While obscure pop culture references helped wield the fabric of AKM, here religion is the omnipresent reference point. As the product of an Irish-Catholic upbringing (as well as 11 years of Catholic education), I was fully able to get the joke without relying on the aid of a search engine. From a lyrical standpoint, Finn cleverly wove tales of debauchery together with the educational spirit of a CCD class, and he did so with as much questioning as he did reverence. Perhaps this is the album’s (and The Hold Steady as a band) most impressive feat: being able to — without irony — reference religion through each and every song without being either blasphemous or pious. For a former altar boy who also genuflected at the sound of classic rock, it was an album that was teeming with adolescent nostalgia both for its study on the saints, as much as its reflection on the sinners.
Musically, it is as much of a force as its predecessor, and although The Hold Steady will always be known for their power-chord-blessed bar rock, the album (much like the band) is more varied than it is given credit for. Anthemic, riff-based earworms such as “Stevie Nix” were off-set by the sparse, organ-and-vocal-only “Crucifixion Cruise,” whereas the serpentine stomp and strut of opener, “Hornets! Hornets!” was reined in by Tad Kubler’s calm, cool, and collected guitar work on “Charlemagne in Sweatpants.” Structurally, the album plays like the most bombastic of sermons — eschewing the typical verse/chorus format for a more free-form style that accents Finn’s storytelling prowess, as well as the band’s top-shelf soaked musicianship. Perhaps no track exemplifies this better than “Cattle and the Creeping Things,” a pulsating and raucous rumination on the origins of man’s fall from grace that features elementary lessons on our exodus from Eden (“I guess I heard about original sin/I heard the dude blamed the chick, I heard the chick blamed the snake/And I heard they were naked when they got busted/And I heard things ain’t been the same since.”)
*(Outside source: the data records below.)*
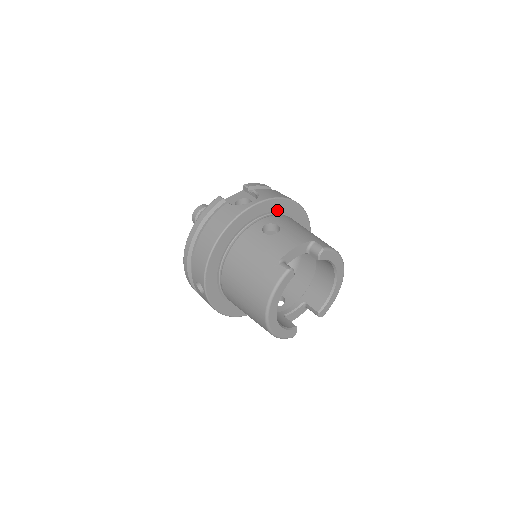
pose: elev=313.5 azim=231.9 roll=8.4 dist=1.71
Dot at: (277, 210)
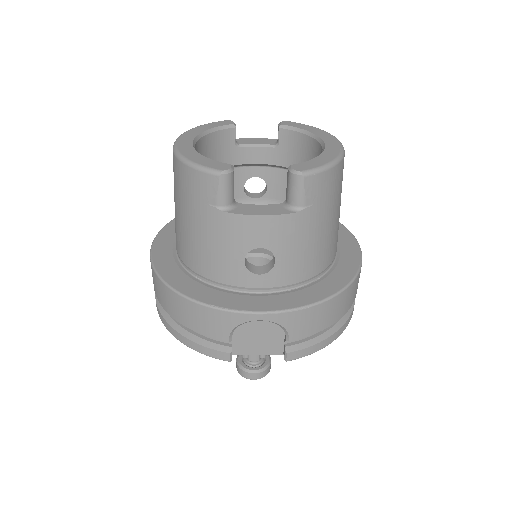
Dot at: occluded
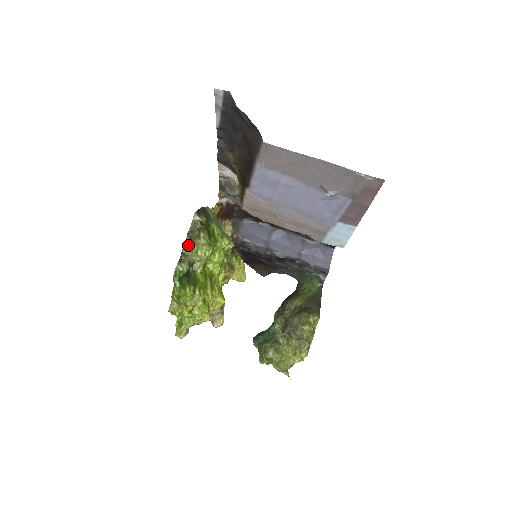
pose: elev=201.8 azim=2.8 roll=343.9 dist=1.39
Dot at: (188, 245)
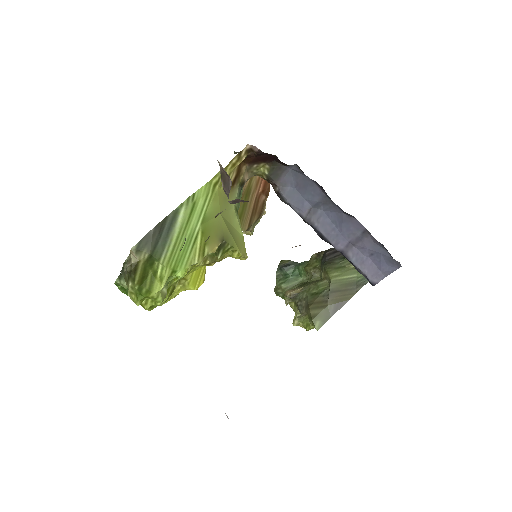
Dot at: (124, 274)
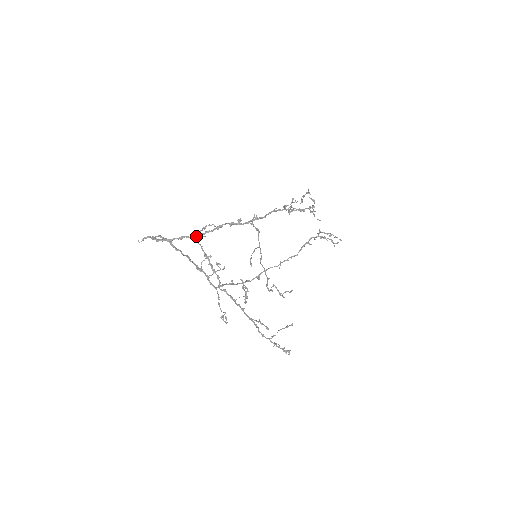
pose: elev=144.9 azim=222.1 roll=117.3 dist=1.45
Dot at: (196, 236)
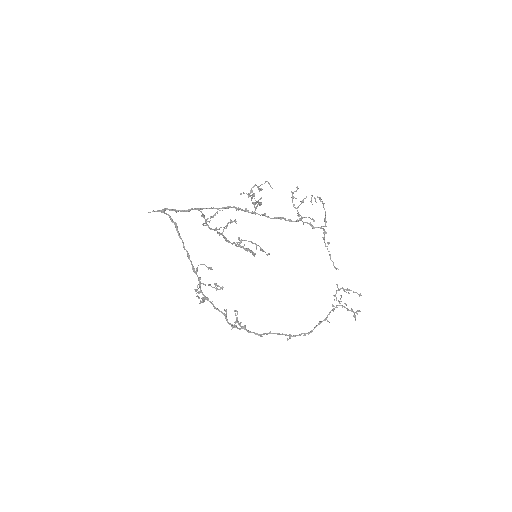
Dot at: (201, 208)
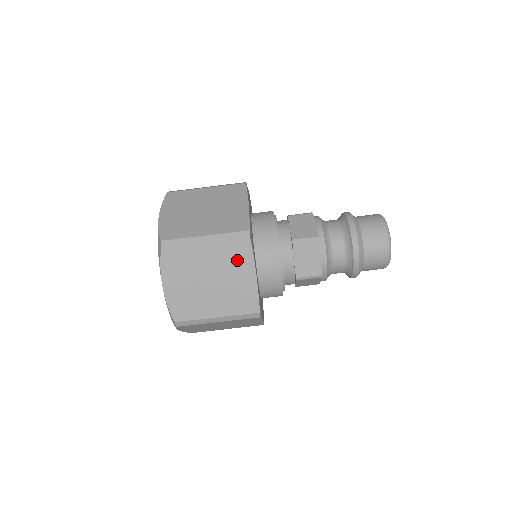
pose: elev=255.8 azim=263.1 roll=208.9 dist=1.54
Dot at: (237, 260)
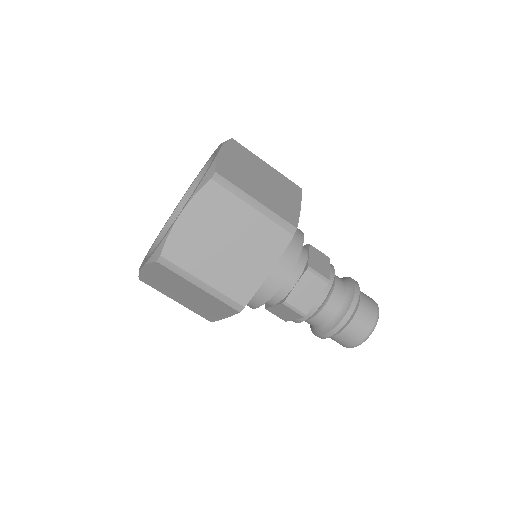
Dot at: (267, 245)
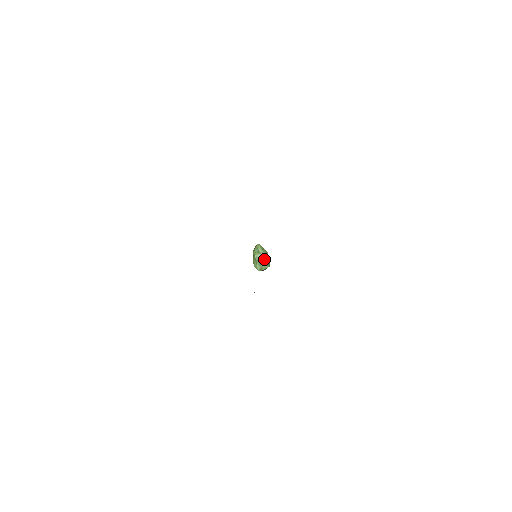
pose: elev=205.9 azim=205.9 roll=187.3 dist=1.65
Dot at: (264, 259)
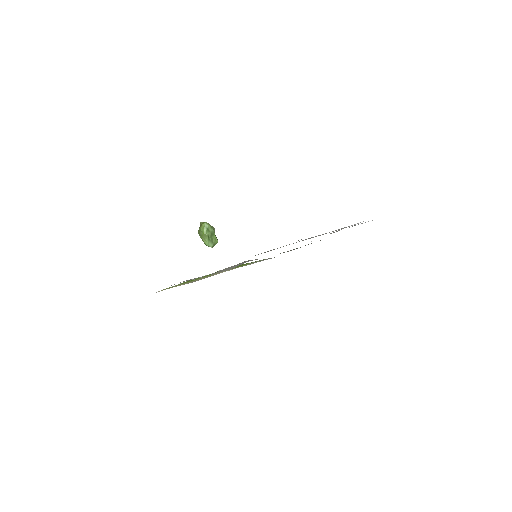
Dot at: (214, 235)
By the end of Separation Sunday we know that Holly was the hoodrat referenced throughout, and that although she’s been thought deceased by the hometown she abandoned, her body is limp but alive, and she’s returned to the church; the prodigal daughter of Minneapolis who implores a priest to allow her to take the pulpit. She’s experienced, but still tortured, and as the sun sets on her public confession, she herself says there is no guarantee she won’t go and do it all again (a prerequisite for true forgiveness). And so her tale continues, just like a more dangerous version of yours and mine.
By the fall of 2006, The Hold Steady would go on to release another critical darling of a record that is (arguably) their most commercially adored to-date, Boys and Girls in America. This record would spawn a 14-month world tour, and would mark the beginning of my deep dive into active Hold Steady fandom. Over the course of the next few years, I would travel to over seven states, spanning 30+ Hold Steady shows. I would meet people whose dedication more than doubled that of mine. I would befriend these people, and we would carry this friendship past the exit signs of the venue, and into day-to-day life. From Stay Positive to Heaven is Whenever, my sense of adventure may have dimmed, but my love for the band, and for the community of people I met through this band, would exponentially grow.
This all started with a recommendation, followed by a simple song and a shortened acoustic set. All of these spread out circumstances led me to Separation Sunday. Much like the lucky ones in love who can’t imagine their lives without their significant others, I can’t imagine my life without this record in it. If that sounds dramatic, it’s because it’s meant to. Because this record is that fucking good.